Anyone who watches America’s Got Talent has likely seen magician Mike Super do some amazing tricks.
Now area residents will have the chance to see him perform in real life with no camera interceding. Super really does have some grand and baffling tricks up his sleeve, and he’ll trot them out on Saturday, Sept. 25 at the High Point Theater.
The City of High Point gave public notice of the performance on Wednesday, Sept. 8, with a press release that labeled Super as a “mystifier” and assured everyone that this will be “a family-friendly show of mind-blowing illusions with the hilarity of a headline comedian.”
Unlike many of the concerts coming to Guilford County venues this fall, the price of tickets to see Super is very reasonable – $25 to $35 dollars – and High Point residents can get a $5 discount if they call the theater box office directly. (Resident discounts aren’t available online.)

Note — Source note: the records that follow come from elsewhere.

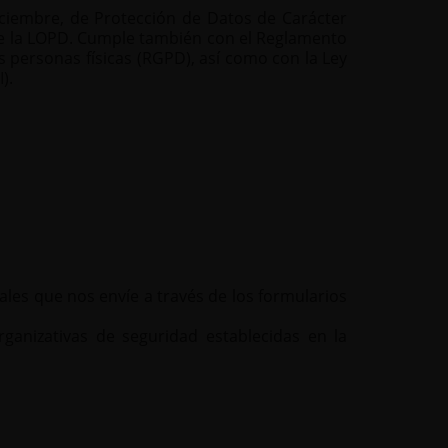
ciembre, de Protección de Datos de Carácter
de la LOPD. Cumple también con el Reglamento
s personas físicas (RGPD), así como con la Ley
).
ales que nos envíe a través de los formularios
anizativas de seguridad establecidas en la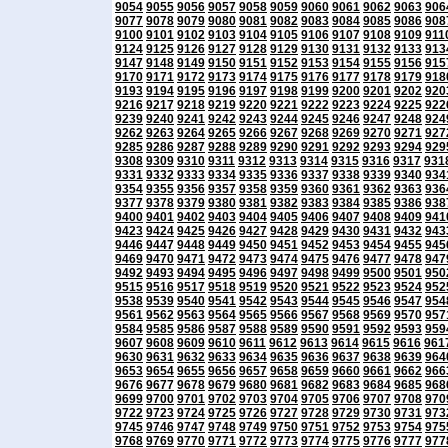
9054
9055
9056
9057
9058
9059
9060
9061
9062
9063
906
9077
9078
9079
9080
9081
9082
9083
9084
9085
9086
908
9100
9101
9102
9103
9104
9105
9106
9107
9108
9109
911
9124
9125
9126
9127
9128
9129
9130
9131
9132
9133
913
9147
9148
9149
9150
9151
9152
9153
9154
9155
9156
915
9170
9171
9172
9173
9174
9175
9176
9177
9178
9179
918
9193
9194
9195
9196
9197
9198
9199
9200
9201
9202
920
9216
9217
9218
9219
9220
9221
9222
9223
9224
9225
922
9239
9240
9241
9242
9243
9244
9245
9246
9247
9248
924
9262
9263
9264
9265
9266
9267
9268
9269
9270
9271
927
9285
9286
9287
9288
9289
9290
9291
9292
9293
9294
929
9308
9309
9310
9311
9312
9313
9314
9315
9316
9317
931
9331
9332
9333
9334
9335
9336
9337
9338
9339
9340
934
9354
9355
9356
9357
9358
9359
9360
9361
9362
9363
936
9377
9378
9379
9380
9381
9382
9383
9384
9385
9386
938
9400
9401
9402
9403
9404
9405
9406
9407
9408
9409
941
9423
9424
9425
9426
9427
9428
9429
9430
9431
9432
943
9446
9447
9448
9449
9450
9451
9452
9453
9454
9455
945
9469
9470
9471
9472
9473
9474
9475
9476
9477
9478
947
9492
9493
9494
9495
9496
9497
9498
9499
9500
9501
950
9515
9516
9517
9518
9519
9520
9521
9522
9523
9524
952
9538
9539
9540
9541
9542
9543
9544
9545
9546
9547
954
9561
9562
9563
9564
9565
9566
9567
9568
9569
9570
957
9584
9585
9586
9587
9588
9589
9590
9591
9592
9593
959
9607
9608
9609
9610
9611
9612
9613
9614
9615
9616
961
9630
9631
9632
9633
9634
9635
9636
9637
9638
9639
964
9653
9654
9655
9656
9657
9658
9659
9660
9661
9662
966
9676
9677
9678
9679
9680
9681
9682
9683
9684
9685
968
9699
9700
9701
9702
9703
9704
9705
9706
9707
9708
970
9722
9723
9724
9725
9726
9727
9728
9729
9730
9731
973
9745
9746
9747
9748
9749
9750
9751
9752
9753
9754
975
9768
9769
9770
9771
9772
9773
9774
9775
9776
9777
977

Super, who was a big hit on the Ellen DeGeneres Show and many others, has been named Performing Arts “Entertainer of the Year” twice. He was also the winner of NBC show Phenomenon and was a top-12 Finalist on NBC’s mega-hit show America’s Got Talent.

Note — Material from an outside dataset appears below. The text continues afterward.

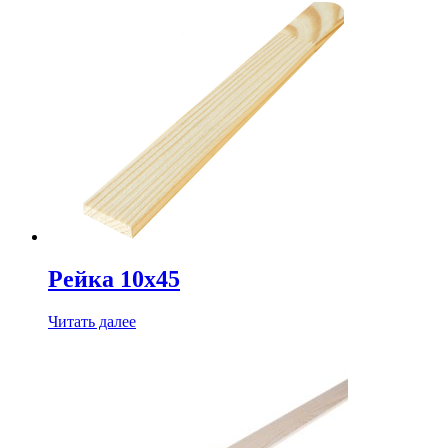
Рейка 10х45
Читать далее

Super’s tricks are often multifaceted. For instance, in one, a woman deals out eight cards from a shuffled deck and then goes into a money grab machine where dollar bills collected from audience members are sent flying around her. She grabs a dollar bill out of the air and the serial number on the bill matches the cards she dealt out before entering the machine.

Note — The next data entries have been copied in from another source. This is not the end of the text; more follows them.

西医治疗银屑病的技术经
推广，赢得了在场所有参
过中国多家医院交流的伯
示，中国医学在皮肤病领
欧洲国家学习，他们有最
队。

Super then asks the woman to think of something sweet that she’d like to buy with the dollar and, when she answers, “A chocolate chip cookie,” he produces a cookie from the bag that’s been on display the whole time. Then Super pulls out a copy of that day’s USA Today newspaper – everyone in the audience was given a copy – and he points their attention to a classified ad he’d taken out a week ahead of time to appear in that paper that day. The ad said that, on that date, a person from the audience would pick out a dollar bill with a particular serial number on it. The serial number listed in the classified ad matched the one on the dollar bill and on the eight cards she dealt out at random.